Alex's Notes

cm3060 Topic 06: Syntax and Parsing

Main Info

Description

In this topic we examine some of the linguistic principles that shape human language and learn how to apply different syntactic approaches and formalisms.

Assigned Reading

Supplementary Lectures

Lecture Summaries

Introduction to Syntax and Parsing

Syntax is the way in which words are arranged. At the heart of the idea of providing structure to language at the syntactic level is the notion of constituency, which refers to the idea that groups of words behave as a single unit. A grammar is an inventory of all the constituents of a language.

Walks through the discussion of noun phrases in Jurafsky Martin Chapter 12: Constituency Grammars - they can be substituted in similar syntactic environments.

Follows from there to phrase-structure grammars, or Context Free Grammars. Consists of a set of rules and a lexicon of words or symbols. Gives an example of a CFG.

We can use CFGs to generate or assign structure. We’d commonly represent the structure as a tree, a parse tree.

Every grammar has a start symbol (in natural languages typically a sentence. A language is the set of strings derivable from the start symbol.

Strings that can be derived from the grammar are grammatical, others are ungrammatical.

Mapping from a string of words to a parse tree is syntactic parsing.

There are different sentence-level constructions

  • declarative, “the book is on the table”

  • imperiative, “put the book on the table”

  • yes-no, “is the book on the table?”

  • wh-structures, “why is that book on the table?”

There are other grammatical models. CFGs focus on how words combine to form constituents. Dependency grammar focuses on how words relate to each other.

Dependencies are binary asymmetric relationships.

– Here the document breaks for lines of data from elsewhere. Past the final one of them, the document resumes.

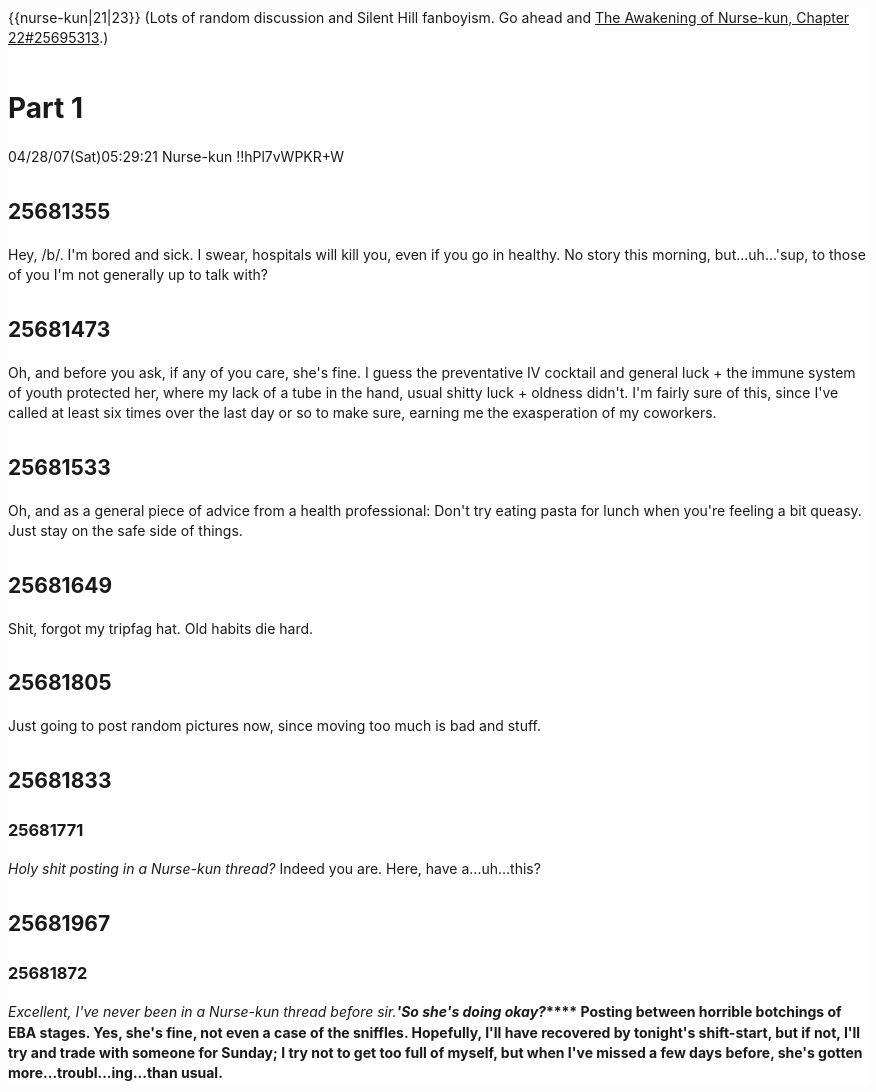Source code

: {{nurse-kun|21|23}}
(Lots of random discussion and Silent Hill fanboyism. Go ahead and [The Awakening of Nurse-kun, Chapter 22#25695313](/The_Awakening_of_Nurse-kun,_Chapter_22#25695313).)

# Part 1  #

04/28/07(Sat)05:29:21 Nurse-kun !!hPl7vWPKR+W

## 25681355  ##

Hey, /b/. I'm bored and sick. I swear, hospitals will kill you, even if you go in healthy. No story this morning, but...uh...'sup, to those of you I'm not generally up to talk with?

## 25681473  ##

Oh, and before you ask, if any of you care, she's fine. I guess the preventative IV cocktail and general luck + the immune system of youth protected her, where my lack of a tube in the hand, usual shitty luck + oldness didn't. I'm fairly sure of this, since I've called at least six times over the last day or so to make sure, earning me the exasperation of my coworkers.

## 25681533  ##

Oh, and as a general piece of advice from a health professional: Don't try eating pasta for lunch when you're feeling a bit queasy. Just stay on the safe side of things.

## 25681649  ##

Shit, forgot my tripfag hat. Old habits die hard.

## 25681805  ##

Just going to post random pictures now, since moving too much is bad and stuff.

## 25681833  ##


### 25681771  ###

_Holy shit posting in a Nurse-kun thread?_ Indeed you are. Here, have a...uh...this?

## 25681967  ##


### 25681872  ###

_Excellent, I've never been in a Nurse-kun thread before sir._**_'So she's doing okay?_**** Posting between horrible botchings of EBA stages. Yes, she's fine, not even a case of the sniffles. Hopefully, I'll have recovered by tonight's shift-start, but if not, I'll try and trade with someone for Sunday; I try not to get too full of myself, but when I've missed a few days before, she's gotten more...troubl...ing...than usual.**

It’s a labelled directed graph, between a head and its dependents.

Head is usually a tensed verb.

Arcs are dependency relations (heads->dependents).

Graph is called projective if there are no crossings. Crossings rarer in English than other languages. In others word order can be more fluid, depend on eg word endings for semantics.

Grammars in Practice

First lecture is on constituency grammars, defining them and using them to parse in nltk.

Create the Grammar with eg nltk.CFG.fromstring. Then you can instantiate a parser with nltk.ChartParser(grammar) or nltk.RecursiveDescentParser(grammar) then use parser.parse(sent), where sent is a list of tokens.

Shows recursion in CFGs through production rules that form cycles.

Second lecture shows instantiating a dependency grammar in nltk and spacy.

Works through creation with nltk.DependencyGrammar.fromstring, which notably just seems to be production dependencies from terminal to terminal. We can parse with ProjectiveDependencyParser

Runs through it with spacy

import spacy
from spacy import displacy
sent = "I shot an elephant in my pyjamas"
nlp = spacy.load('en_core_web_sm')
doc = nlp(sent)

for token in doc:
    print(token.text, "\t", token.dep_, "\t", spacy.explain(token.dep_))

displacy.serve(doc, style="dep")

Doesn’t show visualizing the tree, which you can easily do in spacy with displacy above.

Probabilistic Parsing

Talks about fish.

How do we express probability in parsing? Each rule in a CFG can be assigned a probability. So every production rule with the same non-terminal on the left will have a probability, the sum of which will be 1.

Note that like elsewhere in NLP the probabilities end up very small. But they allow you to compare the likelihood of different productions.

Lab Summaries

A lab in week 11 has you extend a probabilistic grammar.